Jay Honora a fait part de ses recherches aux archidiocèses de Chicago et de la Nouvelle-Orléans, et prévoit de mettre sur pied une exposition à partir des registres paroissiaux. Il espère également que sa découverte attirera "une plus grande attention" sur l'histoire des catholiques noirs du pays, et en particulier sur la cause en béatification d'Henriette Delille, fondatrice des Sœurs de la Sainte-Famille en 1842, dont l'ascendance "est exactement la même que celle du Saint-Père", a-t-il relevé.
Outre le fait que cette découverte éclaire la riche histoire multiraciale de la nation américaine, elle rappelle aussi que "le métissage fait de bonnes choses", a indiqué pour sa part Mgr Jean-Luc Brunin, évêque du Havre (ville d'origine de la grand-mère paternelle du nouveau pape). Ajoutant: "A une époque où certains se remettent à parler d’identité 'pure', (…) ce pape aux origines diverses, Américain mais qui a aussi été naturalisé péruvien, laisse augurer un beau pontificat".
Un déplacement en Turquie
Avec un tel métissage, et parlant plusieurs langues, on peut supposer que Léon XIV sera appelé à parcourir la planète. Il a en tout cas confié à des journalistes qu’il préparait un voyage en Turquie à l’occasion du 1700e anniversaire du Concile de Nicée.

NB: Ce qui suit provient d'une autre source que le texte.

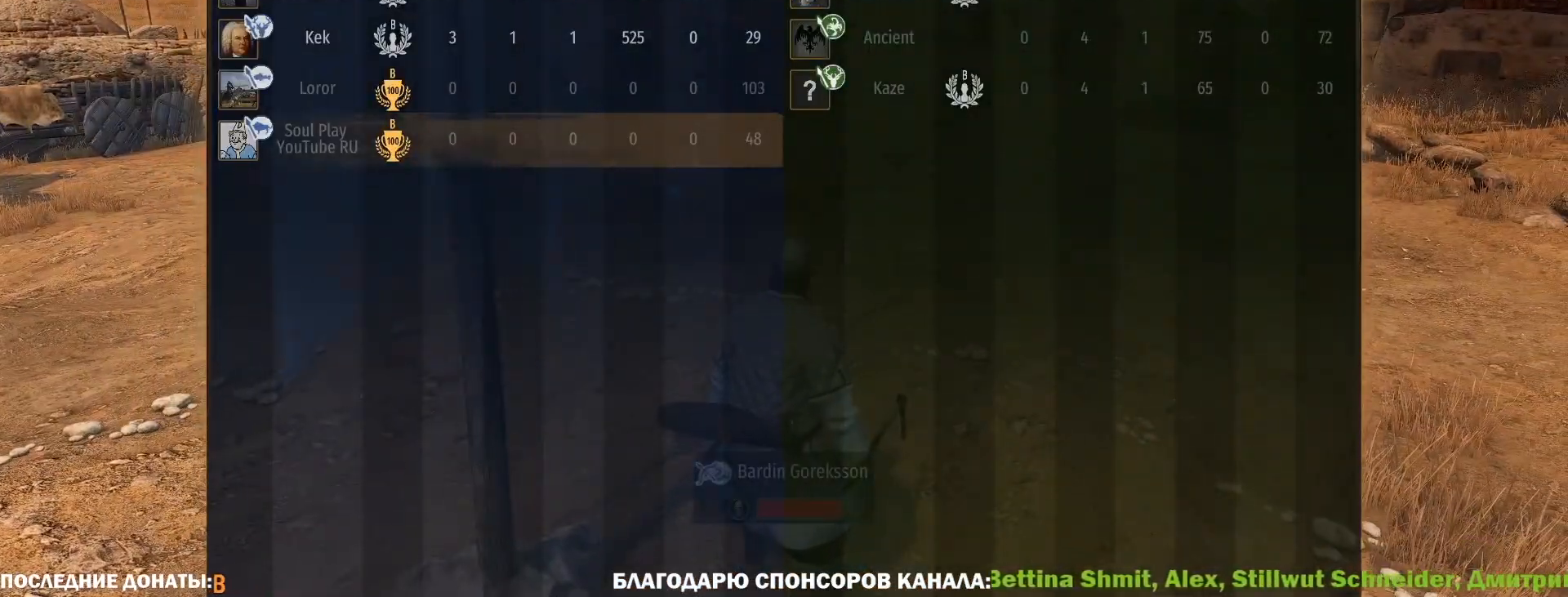
{"keys": ["caps_lock", "tab"], "mouse": [], "events": []}
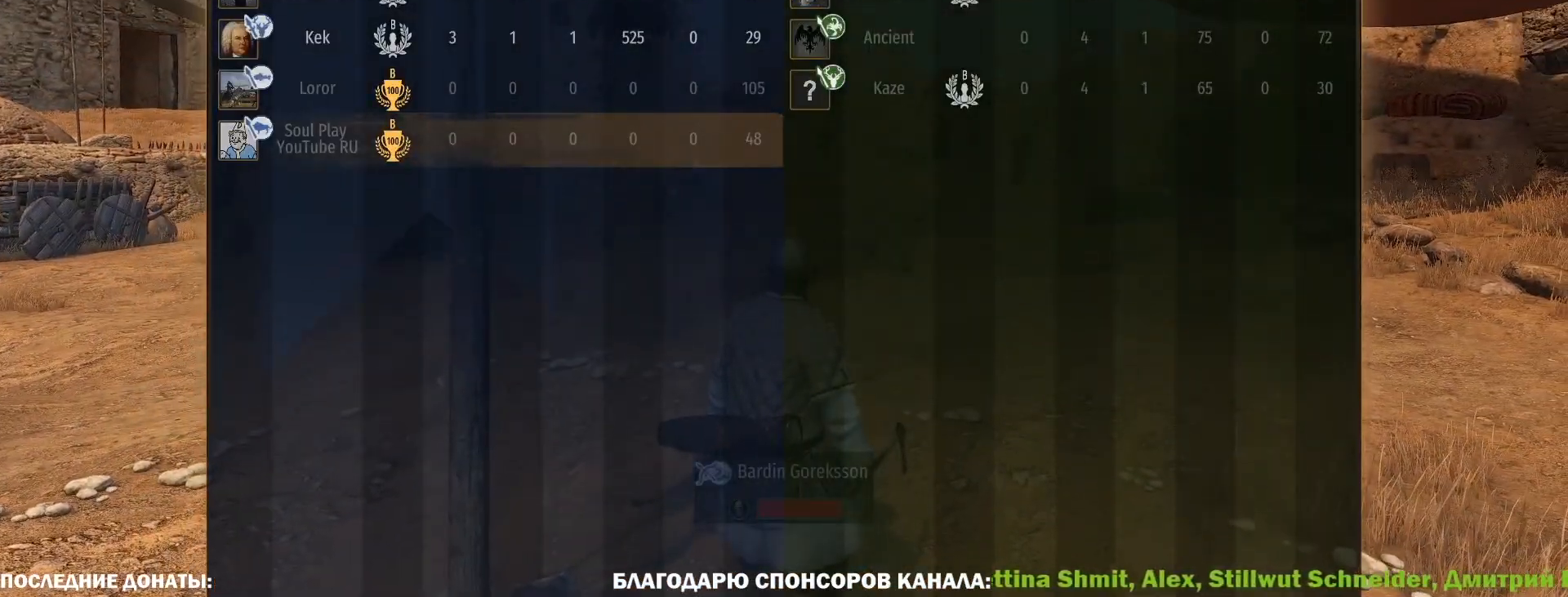
{"keys": ["caps_lock", "tab"], "mouse": [], "events": []}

Ce voyage à forte dimension œcuménique faisait partie des projets envisagés par le pape François avant son décès. Le Concile de Nicée, qui a permis de fixer pour la première fois un credo – profession de foi chrétienne – s’est ouvert le 24 mai 325. Mais il semble peu réaliste que Léon XIV puisse se rendre là-bas à cette date.
Invité en Ukraine
Autre destination envisageable : l'Ukraine. Il y est invité en tout cas. Quatre jours après son élection, Léon XIV était en effet déjà à l’œuvre sur le front diplomatique. Lors du Regina Cæli, le 11 mai, il lançait un message spécial au "peuple ukrainien bien-aimé" qu’il "porte dans [son] cœur", et plaidait pour une "paix authentique, juste et durable". Le lendemain, il parlait au téléphone avec Volodymyr Zelensky. Au cours de cette conversation qualifiée par le président ukrainien de "très chaleureuse et véritablement substantielle", le président Zelensky dit avoir abordé "la question des milliers d’enfants ukrainiens déportés par la Russie" et confié compter sur le Vatican pour les ramener "auprès de leurs familles".

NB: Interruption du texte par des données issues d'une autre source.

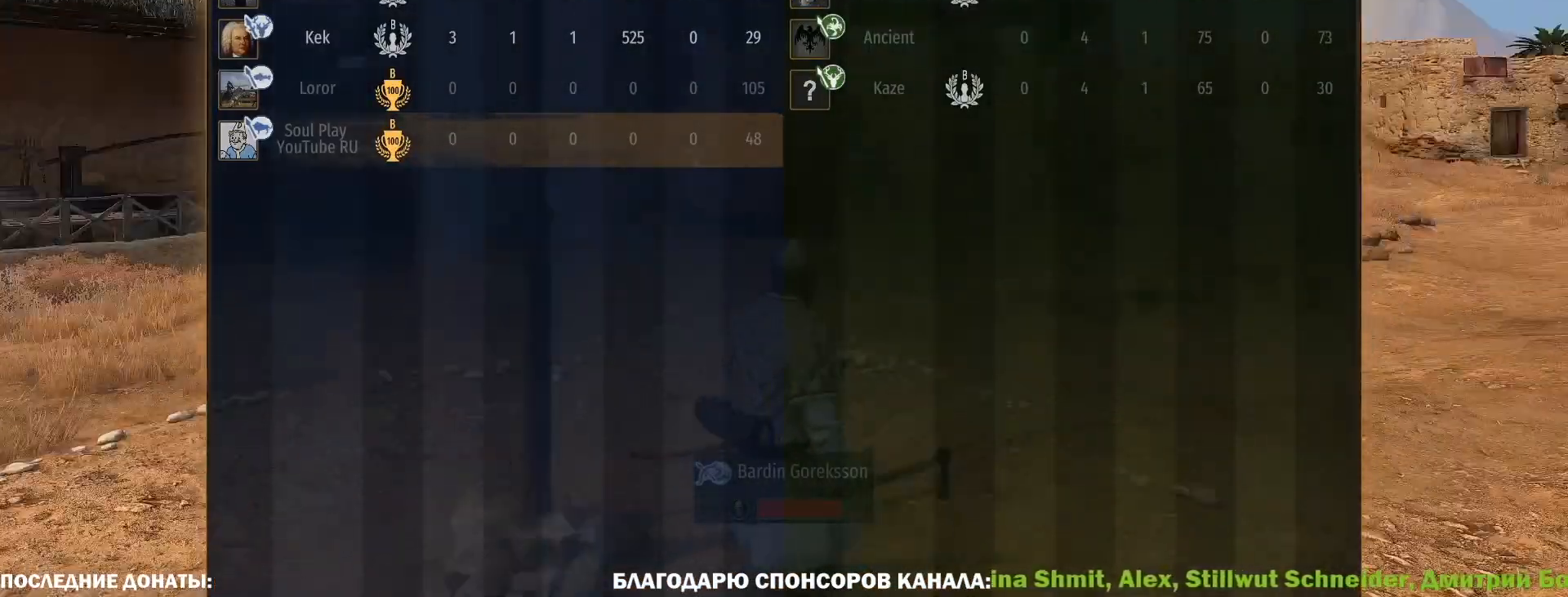
{"keys": ["caps_lock", "tab"], "mouse": [], "events": []}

Il a aussi réaffirmé la volonté de l’Ukraine de poursuivre les négociations "sous n’importe quel format, y compris des pourparlers directs". Et a conclu son message sur le réseau social X en expliquant avoir invité le pape Léon XIV en Ukraine. "Une telle visite apporterait un véritable espoir à tous les croyants et à l’ensemble de notre peuple."

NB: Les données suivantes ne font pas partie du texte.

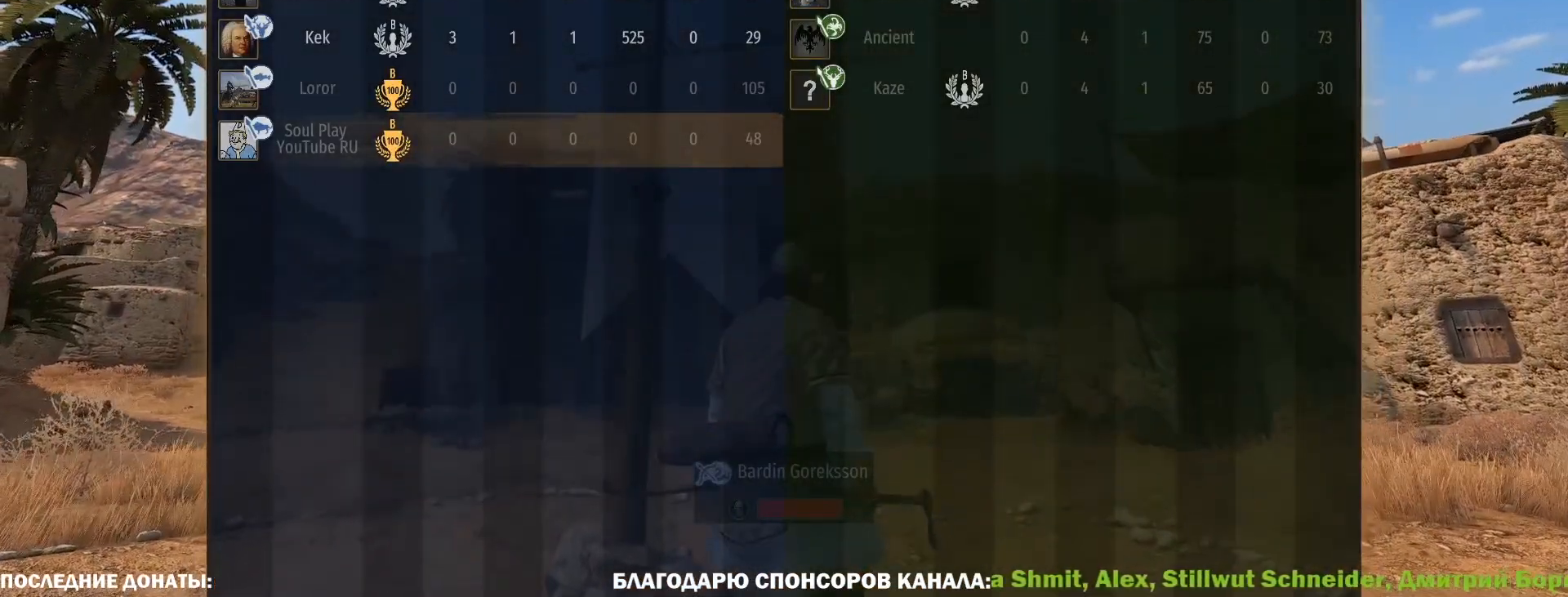
{"keys": ["caps_lock"], "mouse": [], "events": [[183, "tab", "up"]]}
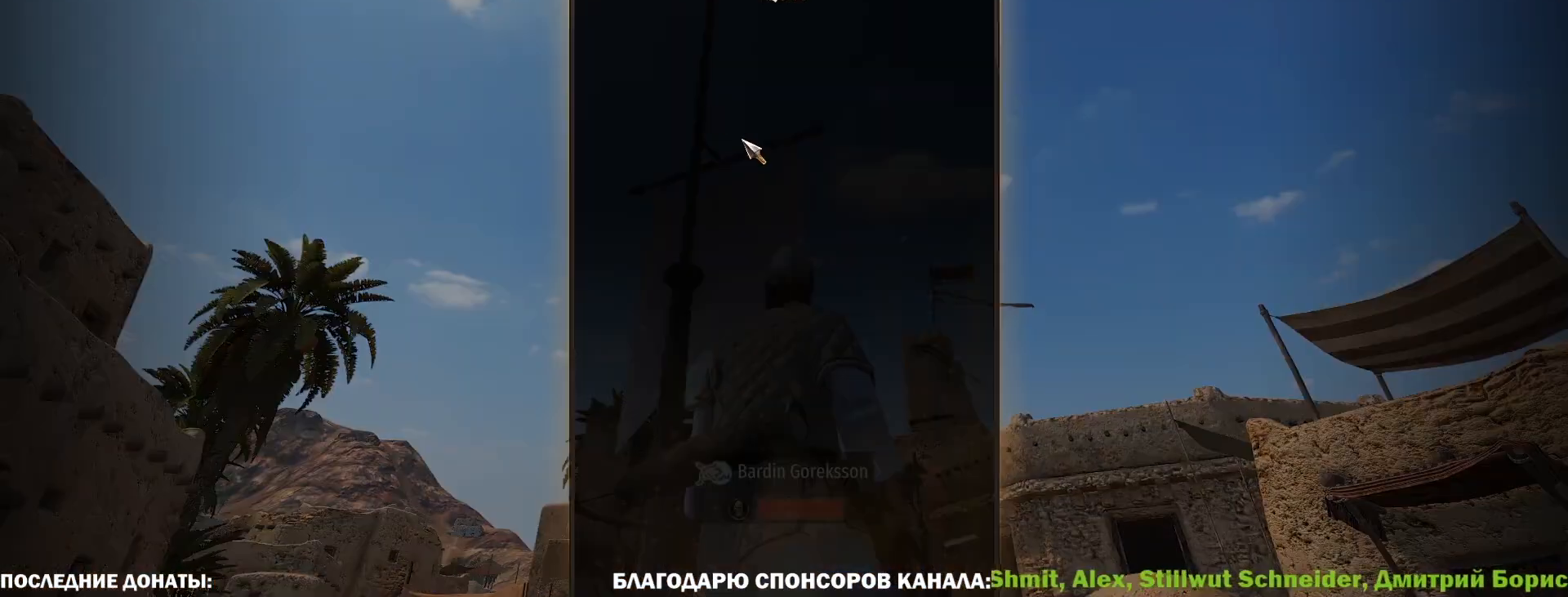
{"keys": ["caps_lock"], "mouse": ["left"], "events": [[483, "mouse_left", "down"]]}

Condamnation ferme de l’invasion russe
A noter qu'avant d’être élu pape, le cardinal Robert Francis Prevost avait condamné fermement l’invasion russe en Ukraine. Dans un entretien vidéo publié en 2022 par ’hebdomadaire Semanario Expresión, il dénonçait une "authentique invasion impérialiste russe" et parlait aussi de crime contre l’humanité commis en Ukraine.